In this study, the performance of five graph models (MPNN, GCN, GAT, PAGTN, and Attentive FP) was evaluated on four acute toxicity tasks (fish,
Daphnia magna,
Tetrahymena pyriformis, and
Vibrio fischeri). With rigorous training and testing, Attentive FP was identified as the best-performing model with low prediction error. Furthermore, the attention weights from the trained Attentive FP model can help visualize atom importance with a molecular heatmap. This interpretability is especially important in molecular property prediction for understanding the model’s internal workings and gaining new scientific insights [
19].
3. Discussion
Appropriate parameters are needed to reach the best performance. As shown in
Figure 3, model performance varies with different parameter settings. For example, in the Attentive FP model on the DM task, the model performed poorly with a large batch size, large number of layers, and low dropout rate. These indicate that increased model complexity might not always lead to better performance, and each model must be tuned appropriately. For the GCN model on the TP task, the model performed better with a smaller batch size, large channel width, and suitable dropout rate. The V shape in the dropout (
Figure 3F) implies that a reasonable dropout rate is required to overcome overfitting, while a large dropout rate might lead to insufficient training. In this work, a grid search cross-validation method was used to explore the hyperparameter space. However, it is not possible to explore all possible configurations, and the grid search method does not necessarily lead to the optimum set. A Bayesian optimization approach, as implemented in the hyperopt package [
20], may prove useful for future work.
Sample size is an important factor for machine learning models. As reported in this study, graph models reached the best and worst performance in the TP and DM tasks, respectively. This aligns with the comparison of the training size, where the TP task includes 2035 molecules while the DM task has only 753 molecules. The VF and fish tasks have similar sample sizes of 1271 and 956, and thus have comparable performance. Therefore, it is reasonable to conclude that a larger dataset would lead to better performance. In addition, the training datasets in this work lacked a significant number of nontoxic molecules. Real-world applications may not reflect this data distribution, so these models may be limited in such environments and should be used with caution where a large number of molecules have low or zero toxicity. Future research may investigate graph model performance on a dataset curated with regard to real-life scenarios.

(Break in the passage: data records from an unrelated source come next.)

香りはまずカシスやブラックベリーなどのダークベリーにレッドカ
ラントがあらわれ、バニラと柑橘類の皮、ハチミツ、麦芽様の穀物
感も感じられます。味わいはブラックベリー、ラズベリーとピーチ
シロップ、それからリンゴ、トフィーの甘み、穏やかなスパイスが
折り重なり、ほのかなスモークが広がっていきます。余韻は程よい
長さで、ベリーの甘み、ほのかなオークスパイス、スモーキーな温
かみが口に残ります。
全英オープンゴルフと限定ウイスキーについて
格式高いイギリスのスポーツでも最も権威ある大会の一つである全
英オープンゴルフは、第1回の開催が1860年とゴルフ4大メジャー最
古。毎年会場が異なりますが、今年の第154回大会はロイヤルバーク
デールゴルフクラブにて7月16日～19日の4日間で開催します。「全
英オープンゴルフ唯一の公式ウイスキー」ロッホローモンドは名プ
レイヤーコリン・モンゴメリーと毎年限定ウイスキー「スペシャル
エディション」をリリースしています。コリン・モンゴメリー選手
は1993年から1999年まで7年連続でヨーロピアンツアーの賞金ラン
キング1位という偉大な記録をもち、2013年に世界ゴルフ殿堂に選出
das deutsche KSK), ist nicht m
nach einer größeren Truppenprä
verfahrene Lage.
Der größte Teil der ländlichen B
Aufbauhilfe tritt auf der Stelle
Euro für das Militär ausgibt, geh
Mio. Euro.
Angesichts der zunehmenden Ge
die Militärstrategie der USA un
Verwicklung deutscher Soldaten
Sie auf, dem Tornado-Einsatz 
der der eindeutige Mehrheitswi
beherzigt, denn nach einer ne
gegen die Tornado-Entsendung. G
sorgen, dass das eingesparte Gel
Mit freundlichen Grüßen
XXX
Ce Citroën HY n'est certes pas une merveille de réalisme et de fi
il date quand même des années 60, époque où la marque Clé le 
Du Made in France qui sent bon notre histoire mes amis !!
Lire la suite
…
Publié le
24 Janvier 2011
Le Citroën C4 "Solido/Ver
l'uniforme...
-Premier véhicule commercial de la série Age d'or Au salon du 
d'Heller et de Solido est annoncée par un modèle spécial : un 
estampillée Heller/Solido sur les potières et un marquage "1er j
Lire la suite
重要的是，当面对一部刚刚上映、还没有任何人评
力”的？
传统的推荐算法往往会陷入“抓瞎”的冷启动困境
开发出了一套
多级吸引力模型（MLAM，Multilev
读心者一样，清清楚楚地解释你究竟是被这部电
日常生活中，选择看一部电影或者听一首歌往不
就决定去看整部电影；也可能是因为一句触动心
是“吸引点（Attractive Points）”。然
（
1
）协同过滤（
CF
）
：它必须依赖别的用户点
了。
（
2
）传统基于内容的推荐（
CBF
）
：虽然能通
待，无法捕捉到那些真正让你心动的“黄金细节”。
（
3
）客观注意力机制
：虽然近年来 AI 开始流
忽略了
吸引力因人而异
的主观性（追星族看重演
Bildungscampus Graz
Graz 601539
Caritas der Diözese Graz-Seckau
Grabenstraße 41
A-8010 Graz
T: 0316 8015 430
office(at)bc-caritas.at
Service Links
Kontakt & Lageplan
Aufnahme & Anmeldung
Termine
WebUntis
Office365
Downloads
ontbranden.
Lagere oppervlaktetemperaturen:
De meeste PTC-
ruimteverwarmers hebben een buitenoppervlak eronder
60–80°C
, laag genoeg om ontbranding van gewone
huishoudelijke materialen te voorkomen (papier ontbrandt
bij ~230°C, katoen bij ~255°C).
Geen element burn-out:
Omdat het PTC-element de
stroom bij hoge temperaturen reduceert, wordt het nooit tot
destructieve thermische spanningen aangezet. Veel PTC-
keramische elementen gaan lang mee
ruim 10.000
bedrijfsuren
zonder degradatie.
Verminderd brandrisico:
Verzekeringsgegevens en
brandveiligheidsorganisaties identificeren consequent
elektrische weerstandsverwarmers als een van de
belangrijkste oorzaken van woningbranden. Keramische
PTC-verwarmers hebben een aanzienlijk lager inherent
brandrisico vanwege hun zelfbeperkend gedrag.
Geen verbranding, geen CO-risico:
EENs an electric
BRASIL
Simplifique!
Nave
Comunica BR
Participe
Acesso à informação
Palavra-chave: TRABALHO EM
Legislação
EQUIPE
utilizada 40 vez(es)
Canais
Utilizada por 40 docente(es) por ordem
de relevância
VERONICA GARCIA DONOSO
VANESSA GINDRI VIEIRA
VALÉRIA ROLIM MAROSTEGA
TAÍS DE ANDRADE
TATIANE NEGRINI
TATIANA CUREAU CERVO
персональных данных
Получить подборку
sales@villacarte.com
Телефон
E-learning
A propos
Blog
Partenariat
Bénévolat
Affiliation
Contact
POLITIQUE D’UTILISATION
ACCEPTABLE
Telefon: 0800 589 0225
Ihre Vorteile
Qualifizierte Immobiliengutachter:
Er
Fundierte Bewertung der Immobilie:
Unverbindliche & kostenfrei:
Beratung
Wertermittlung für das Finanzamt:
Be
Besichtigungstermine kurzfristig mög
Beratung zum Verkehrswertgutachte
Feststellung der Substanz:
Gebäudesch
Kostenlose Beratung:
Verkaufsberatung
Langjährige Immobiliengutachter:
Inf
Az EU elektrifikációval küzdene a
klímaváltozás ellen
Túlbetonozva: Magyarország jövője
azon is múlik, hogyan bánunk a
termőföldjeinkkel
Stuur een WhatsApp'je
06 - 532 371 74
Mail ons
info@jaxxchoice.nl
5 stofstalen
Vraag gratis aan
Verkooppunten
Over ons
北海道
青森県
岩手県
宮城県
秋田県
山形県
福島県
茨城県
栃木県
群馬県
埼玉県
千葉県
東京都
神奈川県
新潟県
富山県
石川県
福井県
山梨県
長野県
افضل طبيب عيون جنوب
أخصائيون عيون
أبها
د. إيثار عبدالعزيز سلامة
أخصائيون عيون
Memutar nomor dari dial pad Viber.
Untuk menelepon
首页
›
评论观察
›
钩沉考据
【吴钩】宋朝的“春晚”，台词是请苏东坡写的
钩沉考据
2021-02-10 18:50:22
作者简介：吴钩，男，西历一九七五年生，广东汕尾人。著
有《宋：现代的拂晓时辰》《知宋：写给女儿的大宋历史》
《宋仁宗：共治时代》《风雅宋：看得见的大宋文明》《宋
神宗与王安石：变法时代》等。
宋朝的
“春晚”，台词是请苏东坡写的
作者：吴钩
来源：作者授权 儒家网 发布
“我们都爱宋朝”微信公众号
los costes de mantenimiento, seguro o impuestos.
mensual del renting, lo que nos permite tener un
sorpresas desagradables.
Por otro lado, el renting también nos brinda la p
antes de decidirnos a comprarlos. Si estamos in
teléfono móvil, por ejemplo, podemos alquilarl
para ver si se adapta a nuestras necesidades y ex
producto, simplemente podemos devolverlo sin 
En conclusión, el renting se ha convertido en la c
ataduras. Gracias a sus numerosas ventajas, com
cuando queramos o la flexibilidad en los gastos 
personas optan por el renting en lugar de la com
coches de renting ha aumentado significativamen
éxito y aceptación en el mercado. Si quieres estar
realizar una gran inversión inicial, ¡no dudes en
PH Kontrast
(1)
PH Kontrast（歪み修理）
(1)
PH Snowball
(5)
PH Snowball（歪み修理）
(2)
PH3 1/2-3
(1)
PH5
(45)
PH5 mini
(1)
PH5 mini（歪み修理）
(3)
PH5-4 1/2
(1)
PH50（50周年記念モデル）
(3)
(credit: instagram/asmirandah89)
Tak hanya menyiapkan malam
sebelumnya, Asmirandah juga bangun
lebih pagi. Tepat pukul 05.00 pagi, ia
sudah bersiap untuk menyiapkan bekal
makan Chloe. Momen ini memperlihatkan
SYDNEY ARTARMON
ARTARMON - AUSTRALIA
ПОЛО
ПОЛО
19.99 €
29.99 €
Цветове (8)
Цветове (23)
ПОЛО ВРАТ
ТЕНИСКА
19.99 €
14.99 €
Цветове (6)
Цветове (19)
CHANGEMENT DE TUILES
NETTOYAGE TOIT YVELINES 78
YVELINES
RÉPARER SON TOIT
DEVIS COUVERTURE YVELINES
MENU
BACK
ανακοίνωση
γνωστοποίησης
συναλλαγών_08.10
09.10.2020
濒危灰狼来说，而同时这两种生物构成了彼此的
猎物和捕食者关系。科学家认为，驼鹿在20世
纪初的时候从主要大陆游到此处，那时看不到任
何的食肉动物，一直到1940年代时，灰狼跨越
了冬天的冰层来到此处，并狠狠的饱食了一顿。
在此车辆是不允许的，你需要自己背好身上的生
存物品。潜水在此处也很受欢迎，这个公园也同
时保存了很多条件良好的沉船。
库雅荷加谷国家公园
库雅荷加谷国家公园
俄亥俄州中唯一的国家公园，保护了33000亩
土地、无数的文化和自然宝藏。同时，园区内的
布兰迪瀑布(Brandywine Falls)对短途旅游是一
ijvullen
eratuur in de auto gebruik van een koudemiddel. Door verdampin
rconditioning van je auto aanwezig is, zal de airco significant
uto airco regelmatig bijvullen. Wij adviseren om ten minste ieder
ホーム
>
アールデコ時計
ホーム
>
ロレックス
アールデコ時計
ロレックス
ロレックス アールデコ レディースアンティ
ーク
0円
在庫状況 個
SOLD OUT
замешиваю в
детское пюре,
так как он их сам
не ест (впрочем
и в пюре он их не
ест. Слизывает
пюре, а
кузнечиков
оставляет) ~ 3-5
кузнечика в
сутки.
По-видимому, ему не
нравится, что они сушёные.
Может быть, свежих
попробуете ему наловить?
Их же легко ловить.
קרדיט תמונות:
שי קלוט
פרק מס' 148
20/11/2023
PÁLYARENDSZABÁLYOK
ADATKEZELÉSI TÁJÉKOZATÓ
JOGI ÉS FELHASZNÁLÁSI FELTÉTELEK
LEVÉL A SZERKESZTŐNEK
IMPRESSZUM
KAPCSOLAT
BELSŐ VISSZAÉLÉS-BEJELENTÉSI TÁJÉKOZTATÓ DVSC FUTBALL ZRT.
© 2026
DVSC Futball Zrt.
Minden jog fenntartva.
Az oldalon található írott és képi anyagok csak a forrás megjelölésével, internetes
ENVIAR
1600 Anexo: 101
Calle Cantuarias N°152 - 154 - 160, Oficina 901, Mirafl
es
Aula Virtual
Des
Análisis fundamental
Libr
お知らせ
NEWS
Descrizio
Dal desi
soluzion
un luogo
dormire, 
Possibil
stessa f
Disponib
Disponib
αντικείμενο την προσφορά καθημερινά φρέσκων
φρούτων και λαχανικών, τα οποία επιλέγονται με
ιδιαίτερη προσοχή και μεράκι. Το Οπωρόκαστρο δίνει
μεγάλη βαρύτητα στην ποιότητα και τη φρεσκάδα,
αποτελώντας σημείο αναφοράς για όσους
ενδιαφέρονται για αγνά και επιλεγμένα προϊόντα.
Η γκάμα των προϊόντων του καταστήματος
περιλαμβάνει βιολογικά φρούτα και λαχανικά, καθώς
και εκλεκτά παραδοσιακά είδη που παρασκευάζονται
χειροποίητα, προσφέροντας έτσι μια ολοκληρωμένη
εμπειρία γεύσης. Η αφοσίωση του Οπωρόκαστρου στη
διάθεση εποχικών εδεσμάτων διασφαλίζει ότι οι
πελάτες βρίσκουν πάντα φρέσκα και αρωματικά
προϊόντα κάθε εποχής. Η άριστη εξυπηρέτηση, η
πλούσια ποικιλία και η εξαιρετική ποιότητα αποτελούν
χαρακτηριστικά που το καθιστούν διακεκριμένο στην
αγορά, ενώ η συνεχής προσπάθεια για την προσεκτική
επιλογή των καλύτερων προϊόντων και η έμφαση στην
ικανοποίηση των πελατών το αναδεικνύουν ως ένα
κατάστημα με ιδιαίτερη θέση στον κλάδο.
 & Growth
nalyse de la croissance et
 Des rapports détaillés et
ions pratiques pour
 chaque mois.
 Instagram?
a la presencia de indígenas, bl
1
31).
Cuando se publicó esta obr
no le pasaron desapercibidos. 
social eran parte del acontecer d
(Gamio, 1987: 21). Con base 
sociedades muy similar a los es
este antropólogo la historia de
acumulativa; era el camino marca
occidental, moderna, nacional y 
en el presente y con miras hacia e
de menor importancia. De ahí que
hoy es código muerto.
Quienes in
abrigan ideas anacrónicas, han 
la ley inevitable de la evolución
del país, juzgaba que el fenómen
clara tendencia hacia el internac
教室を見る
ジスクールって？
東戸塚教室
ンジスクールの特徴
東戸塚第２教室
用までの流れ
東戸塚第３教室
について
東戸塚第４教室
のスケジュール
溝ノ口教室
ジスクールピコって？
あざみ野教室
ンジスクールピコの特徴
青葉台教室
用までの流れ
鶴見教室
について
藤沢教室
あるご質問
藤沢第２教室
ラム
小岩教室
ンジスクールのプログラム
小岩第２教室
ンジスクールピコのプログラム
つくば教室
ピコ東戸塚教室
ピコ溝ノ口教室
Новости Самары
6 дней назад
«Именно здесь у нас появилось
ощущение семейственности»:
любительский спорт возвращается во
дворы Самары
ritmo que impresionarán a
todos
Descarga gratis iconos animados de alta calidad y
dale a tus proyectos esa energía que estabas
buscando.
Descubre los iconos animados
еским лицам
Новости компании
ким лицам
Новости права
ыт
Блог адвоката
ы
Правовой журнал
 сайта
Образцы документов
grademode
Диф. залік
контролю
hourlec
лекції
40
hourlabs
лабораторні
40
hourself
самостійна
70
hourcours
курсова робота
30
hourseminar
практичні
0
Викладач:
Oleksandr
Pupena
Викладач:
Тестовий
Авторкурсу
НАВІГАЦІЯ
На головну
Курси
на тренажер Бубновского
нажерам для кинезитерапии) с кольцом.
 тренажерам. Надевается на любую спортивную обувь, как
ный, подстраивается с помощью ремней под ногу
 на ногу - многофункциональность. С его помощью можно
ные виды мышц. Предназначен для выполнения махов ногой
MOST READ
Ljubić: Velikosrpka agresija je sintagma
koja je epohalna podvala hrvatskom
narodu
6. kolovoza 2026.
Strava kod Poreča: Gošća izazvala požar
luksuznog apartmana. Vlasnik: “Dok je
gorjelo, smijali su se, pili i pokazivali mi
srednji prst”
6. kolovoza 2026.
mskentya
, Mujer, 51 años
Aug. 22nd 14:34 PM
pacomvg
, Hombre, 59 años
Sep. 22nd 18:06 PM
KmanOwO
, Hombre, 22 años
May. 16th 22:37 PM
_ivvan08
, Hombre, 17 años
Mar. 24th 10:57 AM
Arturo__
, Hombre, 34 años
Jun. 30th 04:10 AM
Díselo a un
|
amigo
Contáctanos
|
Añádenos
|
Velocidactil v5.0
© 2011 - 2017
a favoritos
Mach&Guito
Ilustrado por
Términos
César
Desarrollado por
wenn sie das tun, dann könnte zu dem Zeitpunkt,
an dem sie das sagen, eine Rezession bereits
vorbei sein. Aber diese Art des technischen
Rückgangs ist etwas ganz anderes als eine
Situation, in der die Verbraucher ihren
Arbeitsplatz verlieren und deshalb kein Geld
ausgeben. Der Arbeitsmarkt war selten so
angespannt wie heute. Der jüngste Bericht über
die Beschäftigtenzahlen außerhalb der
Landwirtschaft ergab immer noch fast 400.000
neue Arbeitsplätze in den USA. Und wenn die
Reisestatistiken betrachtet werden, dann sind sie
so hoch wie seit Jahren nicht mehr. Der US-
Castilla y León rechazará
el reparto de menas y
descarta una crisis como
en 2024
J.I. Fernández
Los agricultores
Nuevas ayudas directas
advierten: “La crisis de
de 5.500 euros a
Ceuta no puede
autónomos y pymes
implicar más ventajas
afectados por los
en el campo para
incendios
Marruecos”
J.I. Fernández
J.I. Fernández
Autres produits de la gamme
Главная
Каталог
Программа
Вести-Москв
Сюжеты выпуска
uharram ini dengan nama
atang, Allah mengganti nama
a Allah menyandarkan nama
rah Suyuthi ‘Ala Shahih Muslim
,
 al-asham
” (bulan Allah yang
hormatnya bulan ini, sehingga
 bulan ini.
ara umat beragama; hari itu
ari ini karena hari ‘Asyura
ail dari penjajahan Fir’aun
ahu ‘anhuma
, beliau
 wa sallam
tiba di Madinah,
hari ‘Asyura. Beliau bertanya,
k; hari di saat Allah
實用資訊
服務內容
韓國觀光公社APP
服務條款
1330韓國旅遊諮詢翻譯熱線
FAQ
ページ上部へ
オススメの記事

In the current study, each graph model was trained independently on four tasks, which does not take advantage of the fact that some tasks share common molecules. Transfer learning should be considered in future applications where a low-level embedding layer can be trained to learn common molecular structures with high-level task-specific layers.
It should be noted that the primary purpose of this study is to evaluate and compare the five selected graph models quantitatively instead of using model interpretation and molecular structural explanation. Attentive FP is highlighted to be unique in producing atomic weights from which a heatmap may be generated for further analysis, but the study is limited in analyzing the structural basis of toxicity.
5. Conclusions
The development of graph models provides an alternative method to QSTR models for acute toxicity prediction. In this study, a pipeline was provided to compare different graph models for this purpose. Performance metrics were evaluated and key differences were reported among five popular graph models, namely, MPNNs, GCNs, GATs, PAGTNs, and Attentive FP. As reported, the Attentive FP model performed the best with a low prediction error, a high coefficient of determination R2, and good interpretability. The importance of parameter fine-tuning and sample size was discussed, along with the potential application of transfer learning.